Text:

Configuration Rules:
- Number of CA certificate paths must match number of SRV addresses.
caCertPaths[i]is used for connections to addresses fromsrvAddresses[i].- Multiple SRV addresses can share the same certificate file.
- If multiple SRV addresses resolve to the same IP:port, certificate from first SRV address is used.
TLS Examples:
banyand data \
--node-discovery-mode=dns \
--node-discovery-dns-tls=true \
--node-discovery-dns-srv-addresses=_grpc._tcp.data.namespace.svc.local,_grpc._tcp.liaison.namespace.svc.local \
--node-discovery-dns-ca-certs=/etc/banyandb/certs/data-ca.crt,/etc/banyandb/certs/liaison-ca.crt
Certificate Auto-Reload:
BanyanDB monitors certificate files using fsnotify and automatically reloads them when changed:
- Hot reload without process restart
- 500ms debouncing for rapid file modifications
- SHA-256 validation to detect actual content changes
This enables zero-downtime certificate rotation.

(Data extracted from a collection)

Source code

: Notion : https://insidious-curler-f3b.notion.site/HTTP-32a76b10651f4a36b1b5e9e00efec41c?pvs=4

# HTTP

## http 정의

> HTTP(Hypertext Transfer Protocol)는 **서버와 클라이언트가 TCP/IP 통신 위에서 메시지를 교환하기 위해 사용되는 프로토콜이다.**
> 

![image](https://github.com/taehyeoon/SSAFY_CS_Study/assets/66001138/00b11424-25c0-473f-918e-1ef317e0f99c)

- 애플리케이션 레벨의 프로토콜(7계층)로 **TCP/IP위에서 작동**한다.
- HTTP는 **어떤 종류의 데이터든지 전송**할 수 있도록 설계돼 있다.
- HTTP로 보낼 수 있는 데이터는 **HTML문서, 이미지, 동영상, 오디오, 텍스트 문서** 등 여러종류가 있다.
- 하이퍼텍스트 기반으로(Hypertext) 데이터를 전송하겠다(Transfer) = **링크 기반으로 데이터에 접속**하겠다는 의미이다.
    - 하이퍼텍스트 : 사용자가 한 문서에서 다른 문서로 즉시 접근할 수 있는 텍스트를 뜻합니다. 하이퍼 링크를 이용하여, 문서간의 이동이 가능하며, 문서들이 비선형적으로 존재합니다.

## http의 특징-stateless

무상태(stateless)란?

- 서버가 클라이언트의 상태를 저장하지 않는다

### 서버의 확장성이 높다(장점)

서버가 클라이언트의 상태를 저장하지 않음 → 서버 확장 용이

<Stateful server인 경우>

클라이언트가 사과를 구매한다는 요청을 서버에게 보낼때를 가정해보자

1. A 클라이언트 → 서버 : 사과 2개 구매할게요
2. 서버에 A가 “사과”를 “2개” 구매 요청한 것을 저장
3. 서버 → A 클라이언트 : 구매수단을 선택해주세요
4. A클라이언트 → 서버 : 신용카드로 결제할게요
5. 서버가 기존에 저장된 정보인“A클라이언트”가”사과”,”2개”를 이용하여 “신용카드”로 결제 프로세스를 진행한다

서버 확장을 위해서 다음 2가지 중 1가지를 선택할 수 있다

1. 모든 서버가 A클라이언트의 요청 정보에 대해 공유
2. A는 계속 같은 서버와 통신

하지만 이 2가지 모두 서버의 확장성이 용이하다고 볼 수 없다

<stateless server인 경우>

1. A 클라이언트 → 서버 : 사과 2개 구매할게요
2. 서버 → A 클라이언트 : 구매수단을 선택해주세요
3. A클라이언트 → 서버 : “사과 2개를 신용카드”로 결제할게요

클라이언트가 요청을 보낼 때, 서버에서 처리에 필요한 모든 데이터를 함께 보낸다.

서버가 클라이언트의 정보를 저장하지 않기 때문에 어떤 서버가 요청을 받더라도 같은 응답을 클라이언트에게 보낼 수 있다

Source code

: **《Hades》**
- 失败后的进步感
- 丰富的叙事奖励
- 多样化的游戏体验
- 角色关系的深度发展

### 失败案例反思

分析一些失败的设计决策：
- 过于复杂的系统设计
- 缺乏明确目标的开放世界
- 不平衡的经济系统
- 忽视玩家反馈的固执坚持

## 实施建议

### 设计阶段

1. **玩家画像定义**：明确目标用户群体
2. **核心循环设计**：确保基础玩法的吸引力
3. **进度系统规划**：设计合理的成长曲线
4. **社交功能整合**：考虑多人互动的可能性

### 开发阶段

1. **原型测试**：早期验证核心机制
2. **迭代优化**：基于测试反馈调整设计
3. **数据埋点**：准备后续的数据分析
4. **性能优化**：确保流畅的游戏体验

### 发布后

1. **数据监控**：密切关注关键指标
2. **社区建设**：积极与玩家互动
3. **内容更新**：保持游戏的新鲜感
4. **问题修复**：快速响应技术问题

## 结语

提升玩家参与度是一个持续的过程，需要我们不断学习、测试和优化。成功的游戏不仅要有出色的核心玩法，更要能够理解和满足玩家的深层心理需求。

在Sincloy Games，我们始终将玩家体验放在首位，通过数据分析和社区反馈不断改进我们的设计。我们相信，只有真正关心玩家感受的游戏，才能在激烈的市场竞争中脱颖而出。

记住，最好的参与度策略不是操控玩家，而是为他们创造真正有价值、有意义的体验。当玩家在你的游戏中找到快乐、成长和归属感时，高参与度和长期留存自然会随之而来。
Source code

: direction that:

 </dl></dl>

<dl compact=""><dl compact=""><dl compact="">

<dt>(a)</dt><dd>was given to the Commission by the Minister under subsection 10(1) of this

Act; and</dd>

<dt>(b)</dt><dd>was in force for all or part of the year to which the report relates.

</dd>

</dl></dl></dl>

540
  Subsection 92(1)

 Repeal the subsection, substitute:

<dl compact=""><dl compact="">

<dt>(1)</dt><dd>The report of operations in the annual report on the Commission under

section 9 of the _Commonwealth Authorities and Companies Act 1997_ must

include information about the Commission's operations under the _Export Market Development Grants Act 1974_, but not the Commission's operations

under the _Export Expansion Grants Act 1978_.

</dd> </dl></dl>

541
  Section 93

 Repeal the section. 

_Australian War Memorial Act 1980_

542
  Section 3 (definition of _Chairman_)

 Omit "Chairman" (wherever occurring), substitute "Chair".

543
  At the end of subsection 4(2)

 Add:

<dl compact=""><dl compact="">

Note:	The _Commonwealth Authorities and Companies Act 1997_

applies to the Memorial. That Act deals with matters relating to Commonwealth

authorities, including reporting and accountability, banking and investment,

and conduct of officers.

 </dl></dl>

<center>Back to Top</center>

Exercise aim:
Reproduce word for word the passage of the BanyanDB certificate text above, from "caCertPaths[i]is used for" up to and including "address is used.".

Reply:
caCertPaths[i]is used for connections to addresses fromsrvAddresses[i].- Multiple SRV addresses can share the same certificate file.
- If multiple SRV addresses resolve to the same IP:port, certificate from first SRV address is used.